Booth Id:
MATH044
Category:
Mathematics
Year:
2017
Finalist Names:
Yamin, Ajmain
Abstract:
This paper provides a generalization of the Calkin-Wilf tree. The Calkin-Wilf tree is an infinite binary tree in which all nodes are labeled by reduced positive rationals and each reduced positive rational labels exactly one node.
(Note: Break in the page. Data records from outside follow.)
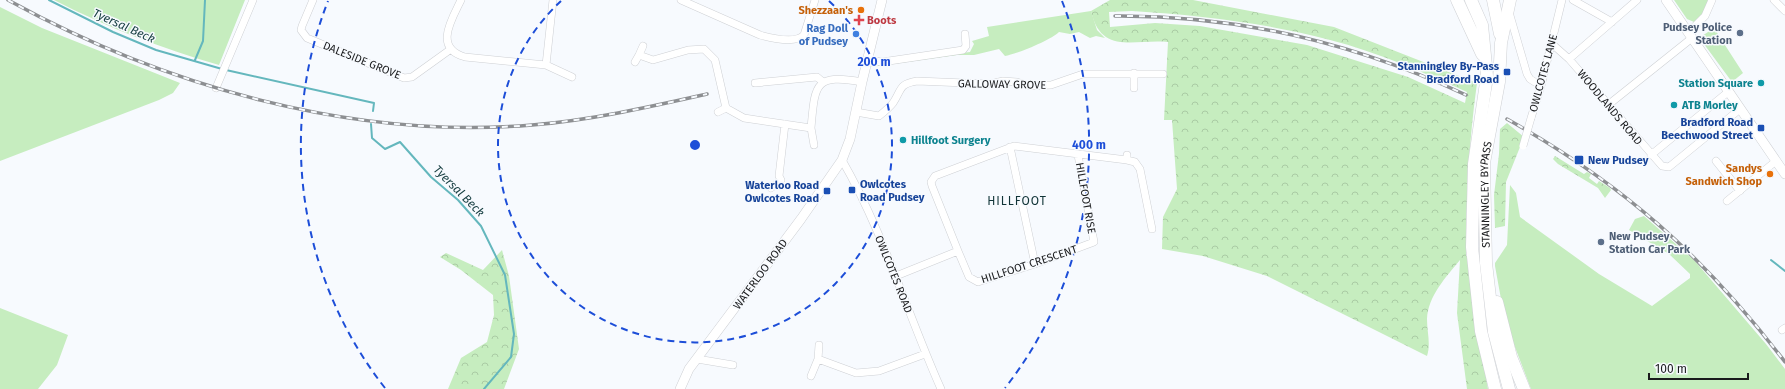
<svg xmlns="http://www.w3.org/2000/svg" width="1785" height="389" viewBox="0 0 1785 389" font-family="'Fira Sans',sans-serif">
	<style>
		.grass { fill: #c6edbf }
		.forest { fill: url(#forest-crowns); fill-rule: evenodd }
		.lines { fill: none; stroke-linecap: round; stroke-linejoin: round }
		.stream { stroke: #64b7bd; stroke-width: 2 }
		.street-casing { stroke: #ced0d4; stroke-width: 8 }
		.secondary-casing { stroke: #ced0d4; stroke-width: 10 }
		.highway-casing { stroke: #ced0d4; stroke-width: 13 }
		.street { stroke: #fff; stroke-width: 7 }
		.secondary { stroke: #fff; stroke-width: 9 }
		.highway { stroke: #fff; stroke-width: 12 }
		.rail-casing { stroke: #8d8f92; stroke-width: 3.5 }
		.rail { stroke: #f7fafe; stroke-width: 2; stroke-dasharray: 6; stroke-linecap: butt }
		.street-bridge-casing { stroke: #ced0d4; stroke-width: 8; stroke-linecap: butt }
		.street-bridge { stroke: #fff; stroke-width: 7 }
		.ring { fill: none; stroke: #1d4ed8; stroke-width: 2; stroke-dasharray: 7 5 }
		.food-dot { fill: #e8710a; stroke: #f7fafe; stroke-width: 1.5 }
		.health-dot { fill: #e0444e; stroke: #f7fafe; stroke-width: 1.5 }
		.service-dot { fill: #5c6f8a; stroke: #f7fafe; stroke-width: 1.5 }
		.shop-dot { fill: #3f7fe0; stroke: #f7fafe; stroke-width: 1.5 }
		.transit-dot { fill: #1a4fb4; stroke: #f7fafe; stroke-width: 1.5 }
		.culture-dot { fill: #0f9aa8; stroke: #f7fafe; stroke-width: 1.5 }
		.labels { text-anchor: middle; stroke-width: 3; stroke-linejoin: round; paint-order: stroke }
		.food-label { font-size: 11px; font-weight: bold; fill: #c56008; stroke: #f7fafe; text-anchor: end }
		.health-label { font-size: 11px; font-weight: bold; fill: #be3a42; stroke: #f7fafe; text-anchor: start }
		.service-label { font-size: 11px; font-weight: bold; fill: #4e5e75; stroke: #f7fafe; text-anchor: end }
		.shop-label { font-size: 11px; font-weight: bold; fill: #366cbe; stroke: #f7fafe; text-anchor: end }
		.street-label { font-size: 11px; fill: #1a1b1d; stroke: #f7fafe }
		.transit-label { font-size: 11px; font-weight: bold; fill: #164399; stroke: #f7fafe; text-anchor: end }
		.culture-label { font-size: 11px; font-weight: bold; fill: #0d838f; stroke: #f7fafe; text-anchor: start }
		.water-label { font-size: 12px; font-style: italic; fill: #153d40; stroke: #f7fafe }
		.neighbourhood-label { font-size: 12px; letter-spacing: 1px; fill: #113437; stroke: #f7fafe }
		.centre { fill: #1d4ed8; stroke: #f7fafe; stroke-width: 2 }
		.ring-label { font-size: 12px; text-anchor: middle; font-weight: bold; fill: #1d4ed8; stroke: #f7fafe; stroke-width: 3; stroke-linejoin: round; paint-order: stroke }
	</style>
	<defs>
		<pattern id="forest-crowns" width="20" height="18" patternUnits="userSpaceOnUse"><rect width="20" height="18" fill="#c6edbf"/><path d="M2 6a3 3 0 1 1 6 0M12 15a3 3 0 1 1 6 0" fill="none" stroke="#aacba4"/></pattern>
	</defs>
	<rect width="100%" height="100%" fill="#f7fafe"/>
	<path class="grass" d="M54 0H245L219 65C160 48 109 28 54 0Z
		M1674 0H1708L1702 16 1694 22 1687 19Z
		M0 7 42 28 180 83 173 93 159 100 0 161Z
		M1091 11 1097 30 1105 38 1096 36 1090 38 1079 32 1070 34 1059 32C1051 40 1017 54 1005 56L999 49 974 55H957L871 67 872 64 970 52 974 44 972 41 989 36 987 27Z
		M1714 28 1743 73 1732 82 1701 40 1702 36Z
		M1510 185 1516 193 1520 217 1599 274 1652 306 1690 278V274L1669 254 1629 230 1635 219 1644 216 1694 260 1766 344 1785 369V389H1531L1505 321 1495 266V263L1507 245Z
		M0 308 68 335 57 365 38 389H0Z"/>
	<path class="forest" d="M1110 0H1193L1334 27 1477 83C1469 140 1466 198 1466 256H1470L1483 360 1488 389H1467L1457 313 1460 260C1446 277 1428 296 1427 319 1427 332 1431 344 1427 356L1267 276 1203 256 1162 249 1163 217 1177 189 1172 120H1164L1168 42C1133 39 1101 55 1091 11ZM1132 11C1198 15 1266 23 1330 40 1377 52 1423 72 1467 92L1465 103 1408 77 1307 45 1200 26 1155 23 1110 27 1109 12Z
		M1507 123 1524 137 1506 182 1505 226 1495 228 1494 195 1499 154 1500 129Z
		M1555 156 1584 174 1587 172 1591 174 1589 178 1597 184 1599 181 1610 188 1611 190 1605 198 1598 188 1558 164 1553 159Z
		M502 250 509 276 519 349 504 389H448L461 358 487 342 494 315 493 295 461 270 440 257 446 253 483 270Z"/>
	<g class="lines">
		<path class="stream" d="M49 0 113 32 156 50 222 69
			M195 60 203 41 205 0
			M226 70 374 103 373 111
			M371 124 372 138 385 149 400 142 431 177 458 200 481 226 505 275 514 334 511 357 484 389
			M1771 260 1785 271"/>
		<defs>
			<path id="street" d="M313 0 302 26 301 30 307 38 404 78 412 77 451 49
				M461 0C452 19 433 48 465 57L546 65 553 0
				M681 0 760 35C771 38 795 44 804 35L815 0
				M1573 0 1612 22
				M1774 0 1785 11
				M1509 12 1527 74 1530 79 1541 86
				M1689 32 1705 16 1712 0
				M1551 43 1569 59 1662 166 1669 167 1674 163 1740 109
				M643 46 639 55 653 60 688 50 704 49 715 60 726 108 744 118 811 128C815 85 814 73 862 82
				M1569 59 1637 0
				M867 60 882 62 963 50 966 46 965 34
				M635 62 639 55
				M546 65 572 77
				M1134 73V88
				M755 83 817 77 823 82
				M216 88 253 0
				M1608 105 1692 38
				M718 112 726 108
				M856 112 879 116C884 112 889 108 893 103 902 90 898 84 917 81L990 84 1003 81 1017 82 1030 86 1051 85 1083 74H1163
				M1531 118 1541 86 1562 0
				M811 128 814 145
				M1010 147 1035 264
				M1127 155V160L1135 162 1140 169 1152 229
				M1651 155 1728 92
				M842 160C884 233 907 313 941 389
				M1716 161 1740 191
				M771 188 781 180 779 176 785 124
				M1727 201 1776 161
				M958 251 969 277 978 282 1035 264 1094 242 1078 155
				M896 276 958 251 932 186 931 182 935 176 1014 146 1127 160
				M1782 330 1785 328
				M697 359 733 365
				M818 359 819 345
				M811 376 818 359 856 373 879 371 925 354"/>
			<path id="secondary" d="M1666 0 1785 174
				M680 389 689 369 801 219 842 160 850 139 862 82 882 0"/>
			<g id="highway">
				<path d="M1457 0 1482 54"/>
				<path d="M1471 0 1482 25 1487 76 1474 164 1472 247 1481 331 1495 389"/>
				<path d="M1493 0 1500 34"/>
				<path d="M1497 302 1511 357 1524 389"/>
				<path id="s1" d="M1509 389 1494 332 1486 263 1484 163 1499 82 1501 43 1510 0"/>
			</g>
		</defs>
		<use href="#street" class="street-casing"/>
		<use href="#secondary" class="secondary-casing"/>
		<use href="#highway" class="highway-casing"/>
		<use href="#street" class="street"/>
		<use href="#secondary" class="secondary"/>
		<use href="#highway" class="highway"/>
		<defs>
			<path id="rail" d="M8 0C164 86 353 140 532 125 592 120 649 107 707 94
				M1115 16C1237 15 1355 43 1466 95
				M1507 119C1623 184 1704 256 1785 362"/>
		</defs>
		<use href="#rail" class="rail-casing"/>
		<use href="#rail" class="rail"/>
		<defs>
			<path id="street-bridge" d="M1523 146 1531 118"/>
		</defs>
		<use href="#street-bridge" class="street-bridge-casing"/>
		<use href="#street-bridge" class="street-bridge"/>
	</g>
	<g class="ring">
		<path d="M829 1A197 197 0 1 1 561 1"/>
		<path d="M385 388A394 394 0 0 1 328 1M1062 1A394 394 0 0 1 1005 388"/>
	</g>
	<g class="food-dot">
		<circle cx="861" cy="10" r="4"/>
		<circle cx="1770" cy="174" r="4"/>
	</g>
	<path class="health-dot" d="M857 14h4v4h4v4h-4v4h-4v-4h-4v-4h4z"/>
	<g class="service-dot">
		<circle cx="1740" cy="33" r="4"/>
		<circle cx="1601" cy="242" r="4"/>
	</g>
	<circle class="shop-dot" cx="856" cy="34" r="4"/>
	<g class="transit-dot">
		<rect x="1503" y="68" width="8" height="8" rx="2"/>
		<rect x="1757" y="124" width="8" height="8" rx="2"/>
		<rect x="1574" y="155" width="10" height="10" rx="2"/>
		<rect x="848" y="186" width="8" height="8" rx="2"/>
		<rect x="823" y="187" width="8" height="8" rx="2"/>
	</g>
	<g class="culture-dot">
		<circle cx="1761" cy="83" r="4"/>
		<circle cx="1674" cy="105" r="4"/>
		<circle cx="903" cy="140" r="4"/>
	</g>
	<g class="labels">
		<g class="food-label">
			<text x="853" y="14">Shezzaan's</text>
			<text x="1762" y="172">Sandys<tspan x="1762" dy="13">Sandwich Shop</tspan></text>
		</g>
		<g class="health-label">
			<text x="867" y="24">Boots</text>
		</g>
		<g class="service-label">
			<text x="1732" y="31">Pudsey Police<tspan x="1732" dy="13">Station</tspan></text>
			<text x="1609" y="240" text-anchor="start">New Pudsey<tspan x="1609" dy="13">Station Car Park</tspan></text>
		</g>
		<g class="shop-label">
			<text x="848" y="32">Rag Doll<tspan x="848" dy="13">of Pudsey</tspan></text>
		</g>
		<g class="street-label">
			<text transform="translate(362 60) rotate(22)" y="4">DALESIDE GROVE</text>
			<text transform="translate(1543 73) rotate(-75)" y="4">OWLCOTES LANE</text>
			<text transform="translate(1002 84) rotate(1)" y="4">GALLOWAY GROVE</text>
			<text transform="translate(1610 107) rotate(50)" y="4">WOODLANDS ROAD</text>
			<text dy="4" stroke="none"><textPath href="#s1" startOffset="197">STANNINGLEY BYPASS</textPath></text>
			<text transform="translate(1086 198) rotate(80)" y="4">HILLFOOT RISE</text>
			<text transform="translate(1029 264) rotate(-18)" y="4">HILLFOOT CRESCENT</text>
			<text transform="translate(760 274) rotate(-54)" y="4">WATERLOO ROAD</text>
			<text transform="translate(894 274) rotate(68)" y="4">OWLCOTES ROAD</text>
		</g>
		<g class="transit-label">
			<text x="1499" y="70">Stanningley By-Pass<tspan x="1499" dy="13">Bradford Road</tspan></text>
			<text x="1753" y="126">Bradford Road<tspan x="1753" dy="13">Beechwood Street</tspan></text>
			<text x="1588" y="164" text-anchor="start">New Pudsey</text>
			<text x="860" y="188" text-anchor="start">Owlcotes<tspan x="860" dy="13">Road Pudsey</tspan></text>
			<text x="819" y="189">Waterloo Road<tspan x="819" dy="13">Owlcotes Road</tspan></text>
		</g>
		<g class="culture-label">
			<text x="1753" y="87" text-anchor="end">Station Square</text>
			<text x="1682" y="109">ATB Morley</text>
			<text x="911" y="144">Hillfoot Surgery</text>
		</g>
		<g class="water-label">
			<text transform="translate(124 26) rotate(24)" y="4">Tyersal Beck</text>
			<text transform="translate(459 191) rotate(45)" y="4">Tyersal Beck</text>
		</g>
		<g class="neighbourhood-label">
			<text x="1017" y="205">HILLFOOT</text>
		</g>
	</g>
	<circle cx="695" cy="145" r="6" class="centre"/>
	<g class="ring-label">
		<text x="874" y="66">200 m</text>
		<text x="1089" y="149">400 m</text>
	</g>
	<path d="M1649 373v6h99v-6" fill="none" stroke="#1a1b1d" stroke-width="2"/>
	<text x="1655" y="373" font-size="12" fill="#1a1b1d" stroke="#f7fafe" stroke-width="3" paint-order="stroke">100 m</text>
</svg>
An n-dimensional fraction over Z is a formal symbol a_1/a_2/.../a_n/b where a_i,0\neq b \in Z, is in reduced from if and only if gcd(a_1,a_2,...,a_n,b) = 1, and is positive if and only if a_i,b > 0. The purpose of this research project is to construct and investigate the graph structure of the n-dimensional Calkin-Wilf tree which has the following property: all nodes are labeled by reduced positive n-dimensional fractions and each reduced positive n-dimensional fraction labels exactly one node. The n-dimensional Calkin-Wilf tree is constructed by the reverse Euclidean algorithm. The graph structure of the n-dimensional Calkin-Wilf tree is determined completely by Diagram(n+1) which is a finite directed graph in which all nodes are labeled by partitions of n+1, each partition of n+1 labels exactly one node, and each edge is labeled by a certain positive integer.